ちょうど昨年の今頃は、富士山山頂への登山を終え、ご来光や影富士(雲海のうえに富士山の影が映し出される現象)をみることができ、喜んでいたことを思い出しました。
その影富士の縁起もあり、今年は懸念していた10年近くに及ぶ遺産相続(海外在住者4名を含)が無事にまとまりましたし、今回もタイトルとなった遺産相続につき、嬉しい報告ができる次第です。
このお盆は、妻の実家の山口宇部に帰省し、私のクラスだった山口県の司法書士等と暑気払いをする予定ですし、2年前に登った谷川岳にも再登頂予定です。
今回紹介する遺産相続は、相続人が全部で15名、相続財産も最も少ない相続人でも、法定相続分が一人あたり数千万円となり、過去最高額となったケースです。
被相続人(以下「Aさん」という)には配偶者も子もなく、兄弟姉妹と甥姪(代襲相続人)が相続人で、一部数次相続(Aさん死亡後に死亡したため)3名を含みますが全部で15名となります。
私がAさんの後見人だったため、Aさんの喪主でもあり面倒を看ていた弟さん(以下「Bさん」という)に、相続財産を引き継いだところ、そのままBさんから遺産承継の依頼を受けました。
しかし、Bさんの話によると、他の14名の相続人のうち、音信不通や面識のない相続人が7,8名いて、どこにいるのかも分からないとのことでした。
そこで、法定相続情報を作成する依頼をBさんから受け、相続人全員の戸籍と戸籍の附票を取り寄せ、相続人全員の現住所を把握しました。
問題はここからです。
Bさんは法定相続分だと6分の1ですが、少しでも多く相続財産をもらいたいという意向があり、果たして他の相続人がそれを受け入れるか、という問題です。相続財産が高額なだけに、かなり難しいと思われる旨を伝えました。
Bさんは寄与分等を主張できないことはないですが、それを認めてもらうために家裁に遺産分割調停に持ち込むと証拠による立証や弁護士費用等もかかり、長期化は否めないです。他の相続人が法定相続分を確保されないと他の相続人からも遺産分割調停に持ち込まれるリスクもあります。
そこで、私からは、Bさんから他の相続人に財産目録を送付する際に、以下の内容の手紙を送ることを提案しました。
Aさんの相続は法定相続で相続手続きを進めるが、今までのBさんがAさんの面倒をみてきたことを訴え、今後のAさんのお墓の維持管理費用を通常よりも多めに要求し、もし一人でも相続分の譲渡をしてくれる人がいれば、その相続分の一部でもよいのでBに申し出て欲しいという温情に訴えるお手紙をダメ元で出すことを指南しました。

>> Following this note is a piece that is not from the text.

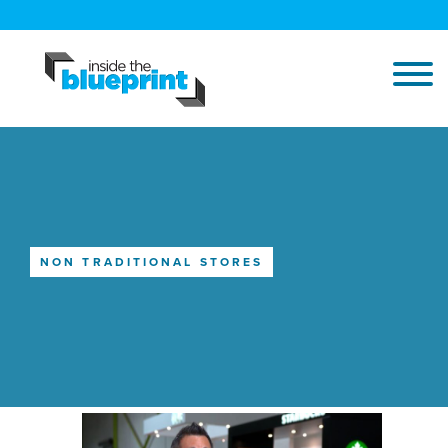
NON TRADITIONAL STORES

これだと相続人全員の法定相続分は確保され、財産が要らない相続人だけが申し出をすれば済みます。
無事にその手紙は全員に届き、全員と連絡が取れました。
そして、なんと4人から相続分譲渡の申し出があったのです。その総額は6分の1となり、Bさんは合計で6分の2の相続財産を受領することとなり倍額となりました。
結果的にはBさんを含め11名の相続人で遺産分割協議を行い、Bさんを除く法定相続人は法定相続分が確保され、無事に協議が成立しました。
これで、長期化や余計な費用がかからず、円満に遺産分割協議がなされ、私としても縁起の良い影富士のおかげだと受け止めている次第です。